THE WHITE HOUSE
Office of the Press Secretary (Chappaqua, New York) ________________________________________________________________________ For Immediate Release November 4, 2000
November 4, 2000
MEMORANDUM FOR THE SECRETARY OF LABOR
SUBJECT: Providing Patient Protections Through Final
Regulations on Internal Appeals and Information Disclosure
In 1997, I appointed you and Secretary of Health and Human Services, Donna E. Shalala, to co-chair the Advisory Commission on Consumer Protection and Quality in the Health Care Industry (the "Quality Commission"). Through the extraordinary efforts of you and Secretary Shalala in bringing together a broad and diverse group of commission members, the Quality Commission identified numerous shortcomings related to consumer protections in the Nation's frequently evolving health-care delivery system.
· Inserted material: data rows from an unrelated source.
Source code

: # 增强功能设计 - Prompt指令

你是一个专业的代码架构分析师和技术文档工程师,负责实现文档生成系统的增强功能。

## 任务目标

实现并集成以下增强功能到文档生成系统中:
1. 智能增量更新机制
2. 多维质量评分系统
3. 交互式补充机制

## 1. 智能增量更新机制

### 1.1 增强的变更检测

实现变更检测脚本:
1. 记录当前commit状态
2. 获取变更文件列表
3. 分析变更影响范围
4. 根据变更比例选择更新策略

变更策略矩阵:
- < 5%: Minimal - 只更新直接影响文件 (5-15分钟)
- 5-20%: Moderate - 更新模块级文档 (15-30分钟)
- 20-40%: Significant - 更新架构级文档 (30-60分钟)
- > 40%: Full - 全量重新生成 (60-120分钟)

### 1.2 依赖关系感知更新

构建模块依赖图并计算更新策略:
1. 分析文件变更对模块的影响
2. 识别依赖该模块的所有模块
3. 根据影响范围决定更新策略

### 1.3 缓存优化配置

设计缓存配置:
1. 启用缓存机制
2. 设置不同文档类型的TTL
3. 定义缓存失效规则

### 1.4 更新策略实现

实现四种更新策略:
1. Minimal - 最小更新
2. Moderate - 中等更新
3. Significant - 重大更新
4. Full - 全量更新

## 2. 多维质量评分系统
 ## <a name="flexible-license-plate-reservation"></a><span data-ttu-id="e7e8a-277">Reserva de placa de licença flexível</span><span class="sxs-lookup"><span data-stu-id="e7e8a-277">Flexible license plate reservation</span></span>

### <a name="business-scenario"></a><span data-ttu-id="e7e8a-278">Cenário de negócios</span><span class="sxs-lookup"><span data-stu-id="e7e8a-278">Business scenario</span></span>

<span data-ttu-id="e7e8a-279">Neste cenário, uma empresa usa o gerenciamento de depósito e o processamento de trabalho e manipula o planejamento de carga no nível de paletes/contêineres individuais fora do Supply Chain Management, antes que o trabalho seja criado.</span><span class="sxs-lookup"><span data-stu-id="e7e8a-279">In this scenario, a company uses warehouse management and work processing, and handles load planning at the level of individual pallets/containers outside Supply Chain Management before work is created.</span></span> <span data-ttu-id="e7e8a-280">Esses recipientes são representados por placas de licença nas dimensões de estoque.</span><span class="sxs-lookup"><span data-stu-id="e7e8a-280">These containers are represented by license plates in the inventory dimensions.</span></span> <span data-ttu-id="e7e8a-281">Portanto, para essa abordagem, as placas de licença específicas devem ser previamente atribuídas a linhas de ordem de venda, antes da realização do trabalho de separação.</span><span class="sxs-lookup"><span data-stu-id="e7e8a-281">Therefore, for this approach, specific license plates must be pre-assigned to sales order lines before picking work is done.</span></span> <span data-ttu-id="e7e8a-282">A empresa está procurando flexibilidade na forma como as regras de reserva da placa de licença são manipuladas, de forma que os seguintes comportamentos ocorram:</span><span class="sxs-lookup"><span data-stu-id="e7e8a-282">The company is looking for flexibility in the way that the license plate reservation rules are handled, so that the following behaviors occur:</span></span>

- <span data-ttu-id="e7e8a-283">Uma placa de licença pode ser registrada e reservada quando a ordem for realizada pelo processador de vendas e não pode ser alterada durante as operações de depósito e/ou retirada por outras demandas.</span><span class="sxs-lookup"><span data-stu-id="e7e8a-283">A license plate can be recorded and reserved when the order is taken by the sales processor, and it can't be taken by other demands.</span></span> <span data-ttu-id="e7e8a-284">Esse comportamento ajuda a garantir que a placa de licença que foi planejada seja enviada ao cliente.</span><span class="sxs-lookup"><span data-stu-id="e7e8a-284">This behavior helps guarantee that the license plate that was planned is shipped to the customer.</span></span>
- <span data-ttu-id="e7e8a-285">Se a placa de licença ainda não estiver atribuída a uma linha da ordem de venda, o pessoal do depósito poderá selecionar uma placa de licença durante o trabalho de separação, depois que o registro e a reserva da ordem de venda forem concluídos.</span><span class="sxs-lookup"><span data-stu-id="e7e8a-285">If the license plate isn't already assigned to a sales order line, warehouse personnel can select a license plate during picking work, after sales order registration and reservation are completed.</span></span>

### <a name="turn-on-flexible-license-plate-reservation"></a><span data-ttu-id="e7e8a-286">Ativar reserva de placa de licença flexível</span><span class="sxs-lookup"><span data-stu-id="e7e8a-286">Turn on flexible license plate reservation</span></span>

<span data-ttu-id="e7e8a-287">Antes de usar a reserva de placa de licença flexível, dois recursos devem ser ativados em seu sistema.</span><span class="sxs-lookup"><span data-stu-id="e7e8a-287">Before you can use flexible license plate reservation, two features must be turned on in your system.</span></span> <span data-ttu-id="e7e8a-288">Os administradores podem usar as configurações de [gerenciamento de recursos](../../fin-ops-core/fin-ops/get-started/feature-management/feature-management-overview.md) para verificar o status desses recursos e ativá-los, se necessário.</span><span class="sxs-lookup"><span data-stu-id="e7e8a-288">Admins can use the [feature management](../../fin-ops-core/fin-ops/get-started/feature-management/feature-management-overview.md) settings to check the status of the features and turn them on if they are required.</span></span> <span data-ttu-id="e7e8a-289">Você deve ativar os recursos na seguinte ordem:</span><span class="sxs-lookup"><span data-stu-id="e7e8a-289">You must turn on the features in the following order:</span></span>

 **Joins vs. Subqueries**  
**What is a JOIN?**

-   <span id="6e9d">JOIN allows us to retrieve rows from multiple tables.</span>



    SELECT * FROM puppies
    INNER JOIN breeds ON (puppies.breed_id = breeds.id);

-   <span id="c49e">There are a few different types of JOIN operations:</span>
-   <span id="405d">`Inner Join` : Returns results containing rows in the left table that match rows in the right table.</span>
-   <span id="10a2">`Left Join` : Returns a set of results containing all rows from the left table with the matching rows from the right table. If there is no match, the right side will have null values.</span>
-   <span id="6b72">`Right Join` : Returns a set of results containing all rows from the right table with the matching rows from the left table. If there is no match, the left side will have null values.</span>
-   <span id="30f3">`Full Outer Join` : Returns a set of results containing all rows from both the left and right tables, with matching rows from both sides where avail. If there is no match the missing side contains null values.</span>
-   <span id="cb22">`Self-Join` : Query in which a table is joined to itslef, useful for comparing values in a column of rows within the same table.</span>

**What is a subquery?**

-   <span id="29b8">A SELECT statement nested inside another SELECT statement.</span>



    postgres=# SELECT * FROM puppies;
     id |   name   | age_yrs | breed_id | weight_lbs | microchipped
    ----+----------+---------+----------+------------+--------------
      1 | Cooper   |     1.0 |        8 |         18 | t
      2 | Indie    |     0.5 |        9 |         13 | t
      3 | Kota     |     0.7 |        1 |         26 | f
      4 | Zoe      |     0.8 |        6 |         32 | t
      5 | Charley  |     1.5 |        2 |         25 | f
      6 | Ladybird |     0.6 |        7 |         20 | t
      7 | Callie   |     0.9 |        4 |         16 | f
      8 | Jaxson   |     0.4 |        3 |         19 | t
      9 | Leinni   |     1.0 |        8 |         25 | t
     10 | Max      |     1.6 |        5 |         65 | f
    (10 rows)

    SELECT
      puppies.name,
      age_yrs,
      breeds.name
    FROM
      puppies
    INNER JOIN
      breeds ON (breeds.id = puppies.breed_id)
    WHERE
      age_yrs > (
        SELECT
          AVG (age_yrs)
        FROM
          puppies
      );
Among numerous problems within the health-care delivery system, the Quality Commission specifically cited that tens of millions of Americans with private health insurance do not have access to a fair and timely appeals process. More specifically, under the Employee Retirement Income Security Act (ERISA), 130 million Americans with employer-sponsored health plans lack the protection of a meaningful internal appeals process when plans deny benefits for health care. Health plans making benefit decisions often do not have the medical expertise to make such decisions and appeals of these decisions can take as long as 300 days. As a consequence, countless Americans have been harmed by inappropriate delays and denials of benefits.
The Quality Commission recommended that the benefit appeals and information shortcomings, which hurt American patients and their families, be addressed through a Consumer Bill of Rights. Such improvements were an important element of a broader array of patient protections including a right to see a specialist, a right to receive emergency care, and a right to continue ongoing medical treatment without disruption. Since the release of the Quality Commission's findings, my Administration has been working with a bipartisan group of Members of Congress who are committed to enacting these and other critical pro-tections, such as holding health plans accountable when they take actions that injure patients.
As we have worked to pass a bipartisan, enforceable Patients Bill of Rights, you have held public hearings that confirmed the need for a wide range of protections, with a particular focus on those protections my Administration can extend by executive action: a fair and timely process for internal appeals and meaningful information disclosure to consumers. With my concurrence, you have not implemented these protections because of our mutual belief that it would be far better to establish them in the context of broader protections that would be included should the Patients Bill of Rights be passed by the Congress. Unfortunately, it now appears clear that this Congress will not pass a meaningful and enforceable Patients Bill of Rights this session. With this in mind, I hereby direct as follows:
You shall in the next 2 weeks promulgate final regulations protecting millions of individuals with employer-based health coverage. The regulations shall establish a fair and unbiased process for reviewing medical benefits claims, require timely coverage and appeal decisions, and direct plans to provide meaningful information to patients advising them of their rights to the appeals process.
This memorandum is not intended to create any right or benefit, substantive or procedural, enforceable at law or equity by a party against the United States, its agencies, or instrumentalities, or any other person.